Help make the morning rush less stressful with these delicious lunchbox fillers you can prep in advance, freeze, then grab!
Mornings can be a mad scramble for families with school-aged kids, as you rush to get them – and yourself – ready on time. “No matter how organised you are, something always goes awry, whether a child sleeps in or you can’t find the right uniform, so having lunch taken care of is one less stress,” says Natasha Murray, accredited practising dietitian, spokesperson for the Dietitians Association of Australia and mum to Luana, nine, Bethanie, four, and Freyja, two.
“If you know you’ve got several options ready in the freezer, you can pull them out the night before to defrost in the fridge, then all you need to do is pop them in a lunchbox and you’re set.” As well as saving time, you’re helping ensure your child has a nutritious lunch, without having to resort to canteen or convenience foods.
Here are five freezer-friendly lunchbox fillers your kids will (hopefully) love:
As simple as blitzing a few pantry ingredients (like oats, dried apricots and shredded coconut) in the food processor then rolling them into balls, snack balls can be a healthy treat.
“Just make sure they don’t contain copious amounts of sweetening products like honey or dates,” advises Murray. “I recommend including lots of seeds, like pumpkin, sesame and sunflower seeds, which are also good if your school has a nut-free policy.”
2. Filo pastry triangles
More exciting than the regular sandwich triangle, a filo or puff pastry triangle can be filled with savoury ingredients like spinach and feta or tuna and corn.
They’re also a handy way to put a new spin on leftovers, like leftover mince or roast vegetables (which you can mash and add to the triangles). “A lot of schools don’t have the capacity to heat up food, so you just need to make sure your kids don’t mind eating that particular food cold,” notes Murray.

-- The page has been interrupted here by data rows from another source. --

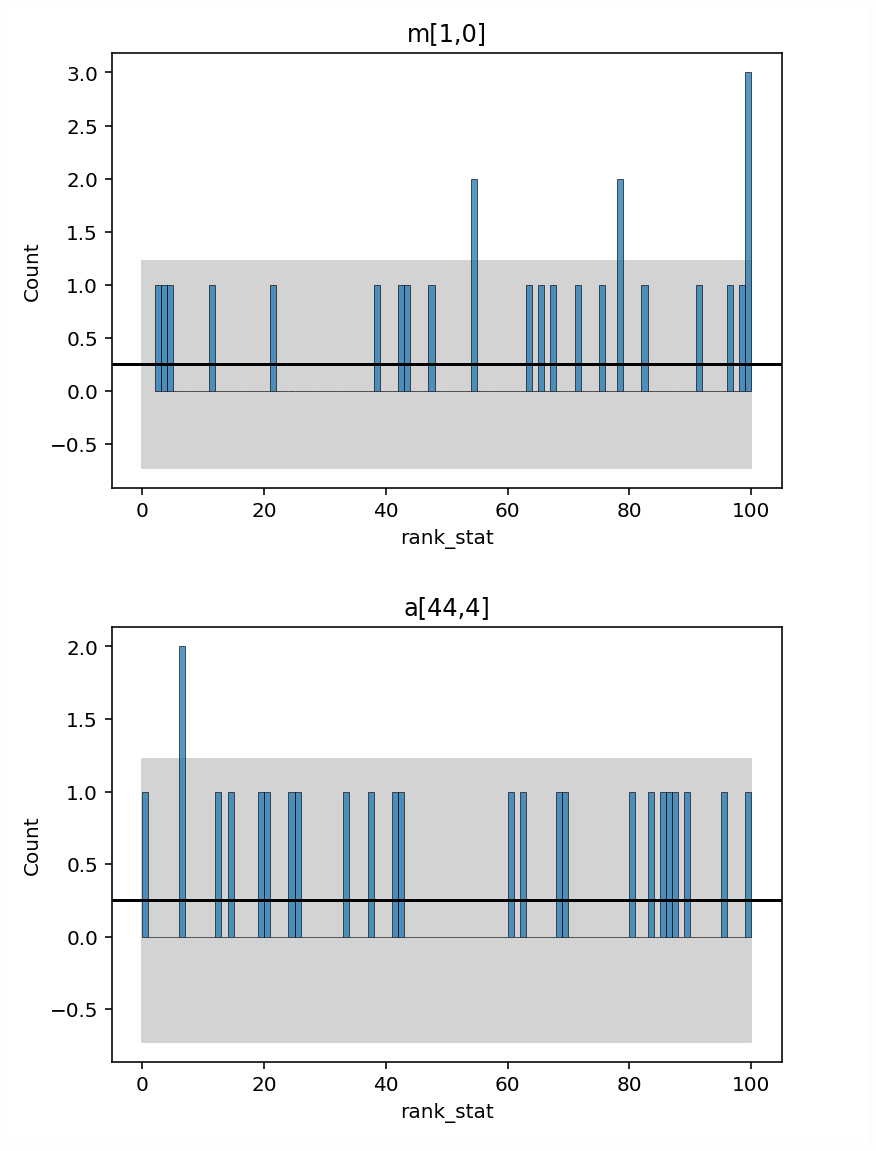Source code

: ![png](sp7-cellcn-genecn-rna-mutation_MCMC_sbc-results_files/sp7-cellcn-genecn-rna-mutation_MCMC_sbc-results_27_3.png)

![png](sp7-cellcn-genecn-rna-mutation_MCMC_sbc-results_files/sp7-cellcn-genecn-rna-mutation_MCMC_sbc-results_27_4.png)
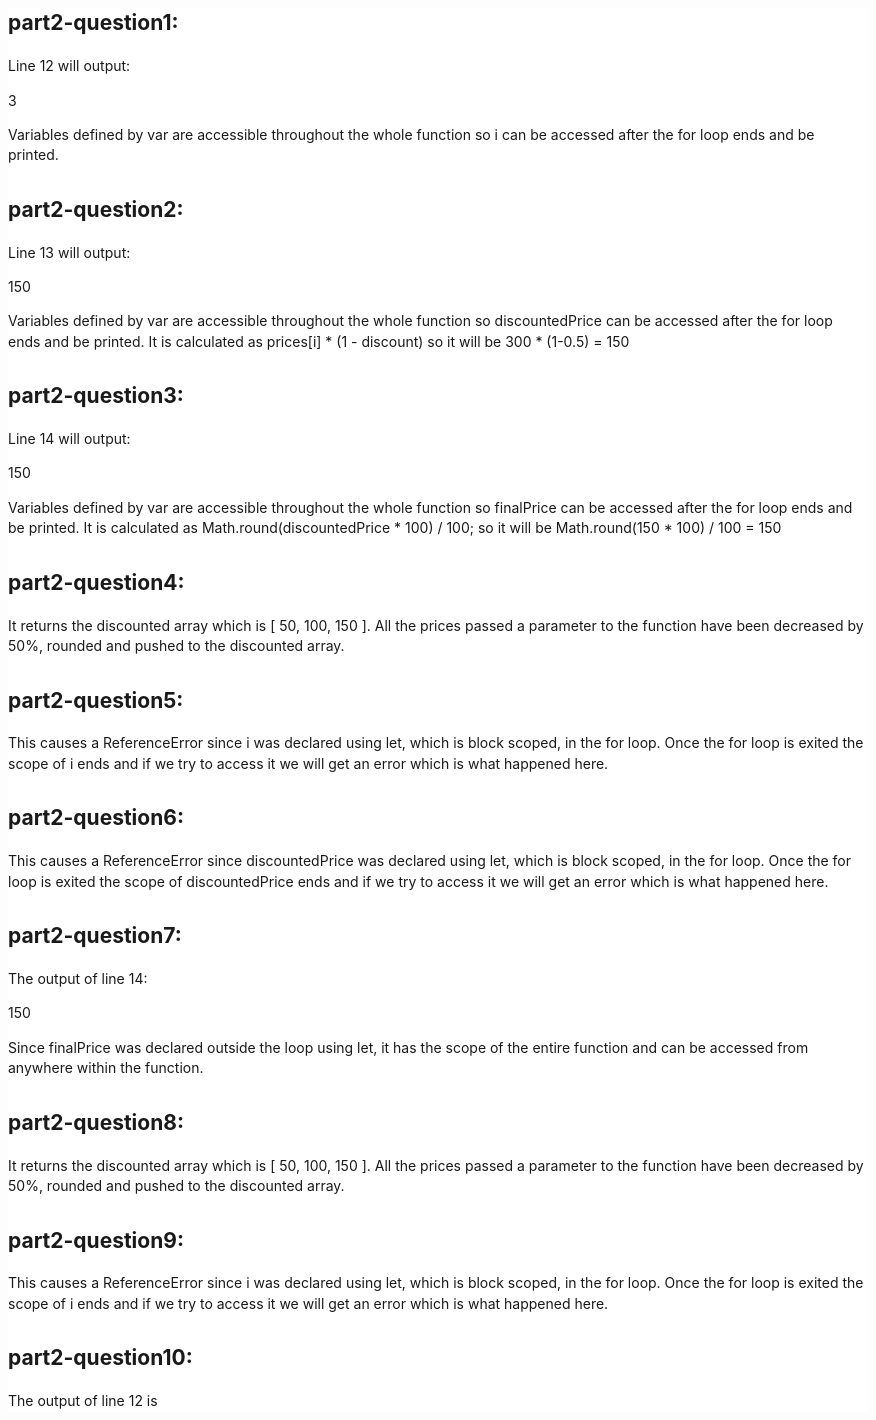 ## part2-question1:
Line 12 will output:

3

Variables defined by var are accessible throughout the whole function so i can be accessed after the for loop ends and be printed.

## part2-question2:
Line 13 will output:

150

Variables defined by var are accessible throughout the whole function so discountedPrice can be accessed after the for loop ends and be printed. It is calculated as prices[i] * (1 - discount) so it will be 300 * (1-0.5) = 150
## part2-question3:
Line 14 will output:

150

Variables defined by var are accessible throughout the whole function so finalPrice can be accessed after the for loop ends and be printed. It is calculated as Math.round(discountedPrice * 100) / 100; so it will be Math.round(150 * 100) / 100 = 150
## part2-question4:
It returns the discounted array which is [ 50, 100, 150 ]. All the prices passed a parameter to the function have been decreased by 50%, rounded and pushed to the discounted array. 
## part2-question5:
This causes a ReferenceError since i was declared using let, which is block scoped, in the for loop. Once the for loop is exited the scope of i ends and if we try to access it we will get an error which is what happened here.
## part2-question6:
This causes a ReferenceError since discountedPrice was declared using let, which is block scoped, in the for loop. Once the for loop is exited the scope of discountedPrice ends and if we try to access it we will get an error which is what happened here.
## part2-question7:
The output of line 14:

150

Since finalPrice was declared outside the loop using let, it has the scope of the entire function and can be accessed from anywhere within the function.
## part2-question8:
It returns the discounted array which is [ 50, 100, 150 ]. All the prices passed a parameter to the function have been decreased by 50%, rounded and pushed to the discounted array. 
## part2-question9:
This causes a ReferenceError since i was declared using let, which is block scoped, in the for loop. Once the for loop is exited the scope of i ends and if we try to access it we will get an error which is what happened here.
## part2-question10:
The output of line 12 is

All you need is 15 minutes or less to prepare a basic muffin mix, whether it’s steaming apples, mashing some bananas, or grating vegetables for a savoury version. “Whatever ingredients I need to use up will dictate what I make, and that way I know what’s gone into the muffins, I can cut down the added sugar and use wholemeal flour to boost the fibre content,” says Murray. “One or two mini muffins is a great snack for recess, and you can do slightly bigger savoury ones as something more substantial for lunch.”
4. Mini quiches
“Making these is as easy as lining little cake or muffin tins with some ham or bread as the quiche shell, then adding in your egg mixture or even just cracking an egg straight in,” suggests Murray. “You can also add some tomato and asparagus, tuna and corn or grated zucchini and carrot and that way you’ve got protein from the egg and up to one-and-a-half serves of vegetables.”
5. Fruit smoothies
Depending how early you take it out of the freezer to defrost, a smoothie can be something for kids to drink at lunchtime, or a healthy icypole. “You can’t go wrong with banana, berries, low-fat milk, a few dollops of yoghurt and even some oats,” says Murray. “Personally I like tinned peaches and strawberries.” She advises sticking with a fruit base, and avoiding toppings or other sweetened flavourings.
Have a weekly prep session Set aside a few hours on the weekend (or on a weekday or evening if that works better for you) to batch cook several lunchbox fillers at once. Stick them in the freezer and then just pull them out as needed.
Set up a lunchbox co-op
“My group of mum friends have a regular get-together where we’ll each cook up a lot of one item, then we swap so everyone has a bit of everyone else’s food, and the kids get dietary variety,” says Murray.
Get your kids involved
Older kids can help with food preparation, for instance cracking and whisking eggs. Cooking is a fun activity to enjoy together, and it teaches kids about healthy food preparation.